Benny Anders

Personal information
- Born: October 3, 1963 (age 62) Monroe, Louisiana, U.S.
- Listed height: 6 ft 6 in (1.98 m)
- Listed weight: 220 lb (100 kg)

Career information
- High school: Bernice (Bernice, Louisiana)
- College: Houston (1981–1984)
- NBA draft: 1985: undrafted
- Position: Small forward

Career history
- 1986–1987: Rockford Lightning

= Benny Anders =

American basketball player (born 1963)

Benny Michael Anders (born October 3, 1963) is an American former basketball player. Anders was a forward on the Guy Lewis-coached Houston Cougars teams during the early 1980s. The team featured a set of players called the Phi Slama Jama basketball fraternity that included Hakeem Olajuwon, Clyde Drexler, Michael Young, Alvin Franklin, Reid Gettys, Larry Micheaux and Anders.

== Career ==

=== High school ===

Anders was an all-state high school player in Bernice in Union Parish in north Louisiana. While in high school, Anders also played on the same Amateur Athletic Union teams as Joe Dumars, Karl Malone, and John "Hot Rod" Williams. During these years, Anders earned the nickname "The Outlaw."

=== College ===

After graduating from high school, Anders was recruited by Louisiana State University. During his visit, he was asked by the LSU coach, Dale Brown, why he was wearing a T-shirt that said "OUTLAW." Anders replied that it was his nickname which was given to him because he was always creating disturbances, a response that effectively ended the recruiting visit. Subsequently, Anders accepted an offer to play for the University of Houston.

Anders achieved his fame while playing for the Cougars. Despite the fact that he was mostly a role player who came off the bench, Anders had a significant impact on some of the Cougar's biggest victories, mainly due to his style of play that featured some of the NCAA's most memorable dunks. During the 1983 Final Four between Houston and Louisville, Anders executed two violent dunks, one of which occurred with Houston holding an eight-point lead with less than thirty seconds to play. The reverse dunk was characterized by his teammate Reid Gettys as one of the most "selfish plays" he had ever seen. In the championship game against North Carolina State University's "Wolfpack", Anders nearly stole the ball with seconds left in the game, but North Carolina State's Dereck Whittenburg gained possession and his air ball miss was caught by teammate Lorenzo Charles who scored as time ran out, securing the victory for the Wolfpack.

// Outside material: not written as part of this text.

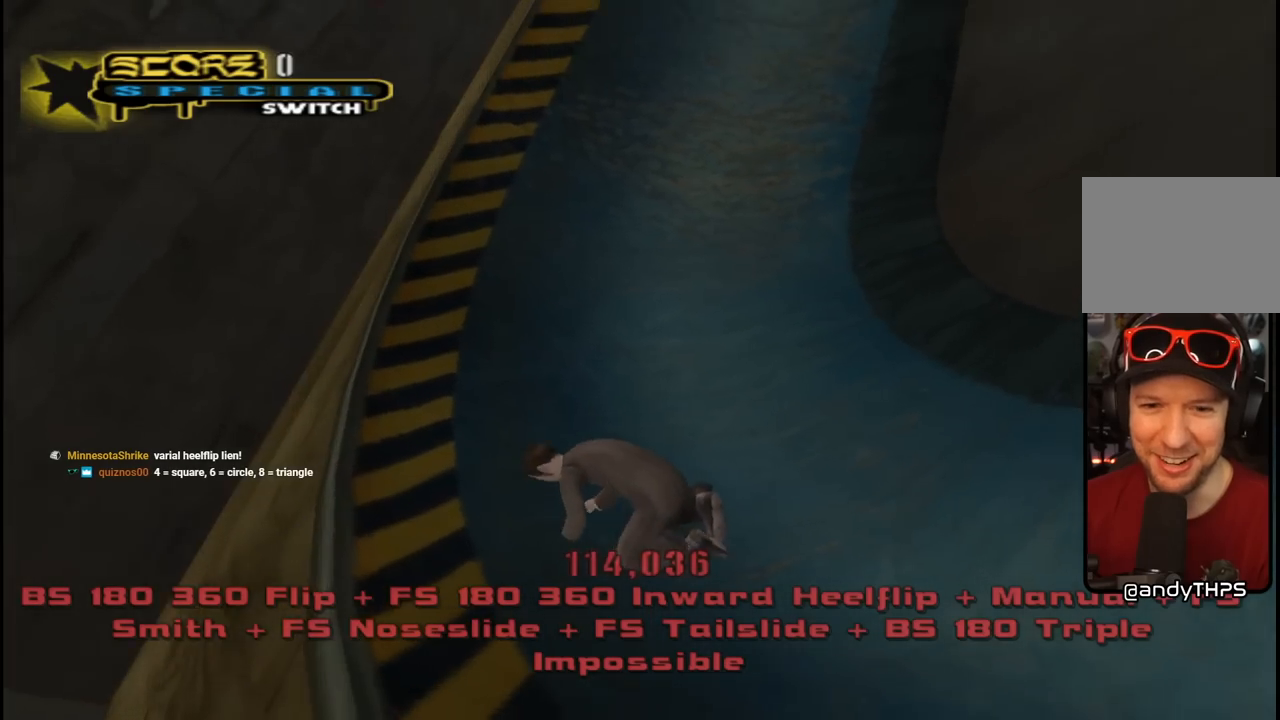
{"buttons": ["DPAD_RIGHT"], "left_stick": "center", "right_stick": "center", "events": [[183, "DPAD_RIGHT", "up"], [233, "CROSS", "up"], [317, "DPAD_RIGHT", "down"]]}
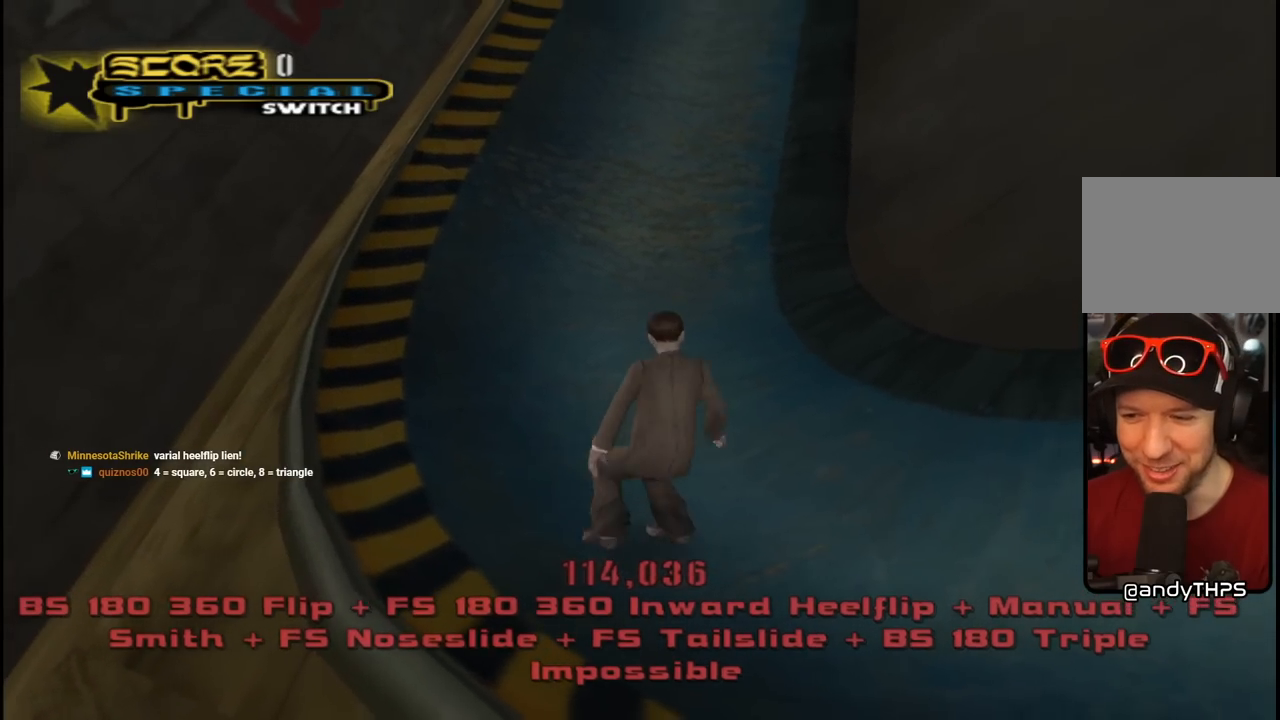
{"buttons": ["CROSS", "R1", "R2", "DPAD_RIGHT"], "left_stick": "center", "right_stick": "center", "events": [[67, "DPAD_RIGHT", "up"], [83, "CROSS", "down"], [283, "DPAD_RIGHT", "down"], [283, "R2", "down"], [417, "R1", "down"]]}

Anders clashed with Cougars coach Guy Lewis during the 1984 season and quit the team for several weeks before deciding to return. After his return, he was relegated to the bench but once again made the trip to the Final Four where the Cougars appeared in the semi-finals against the University of Virginia and in the finals against Georgetown University. Anders played sparingly in both games and is best remembered showing up to the tournament wearing a tuxedo with a pink bow tie, pink cummerbund, and sunglasses. His appearance caught the attention of fans, and after Kentucky's elimination (in the Final Four, to Georgetown), many of that team's fans showed up to the final wearing sunglasses. One of the fans held a sign that read "Benny Anders for President." After the Cougars' loss, Anders spent the night drinking with John Gambill, the Kentucky fan who had held the sign. The following week, Gambill received a package from Anders in the mail containing his uniform.

The 1984 NCAA tournament marked the end of Anders's college career as a knee injury kept him from playing in the 1984-85 season. During a pick-up game, Anders got into a disagreement and altercation with another player which led to Anders going to retrieve a gun from his bag. A subsequent on-campus weapons charge earned him three years' probation and eventual dismissal from the Cougars.

=== Professional ===

Following his collegiate career, Anders played professionally for Tanduay in the Philippine Basketball Association in 1986 and in South America.

== Legacy ==

Anders was known for his stylish play and eccentric approach to both the game of basketball and life. His quote about teammate Hakeem Olajuwon ("When I drop a dime to the big Swahili, he got to put it in the hole.") remains famous to this day and is found on a number of basketball related websites.

Anders is frequently cited as an example of an athlete who failed to live up to his potential, but while in his prime left a memorable mark on the game he played.

Ask any basketball fan who remembers who Benny Anders was, and he will almost certainly say great things about his ability. He is retrospectively beloved, expressly because he failed in totality ... he's an example of blown potential who makes average people feel better about themselves.

Adding to Anders's legacy was his longtime complete disappearance, from both the public and his former teammates. Anders was not in contact with the media in over 15+ years and attempts to contact him through family and friends failed.

In 2016, Anders was located in Michigan and appeared in a 30 for 30 documentary about "Phi Slama Jama", Both Willis Reed and Orlando Woolridge were his cousins.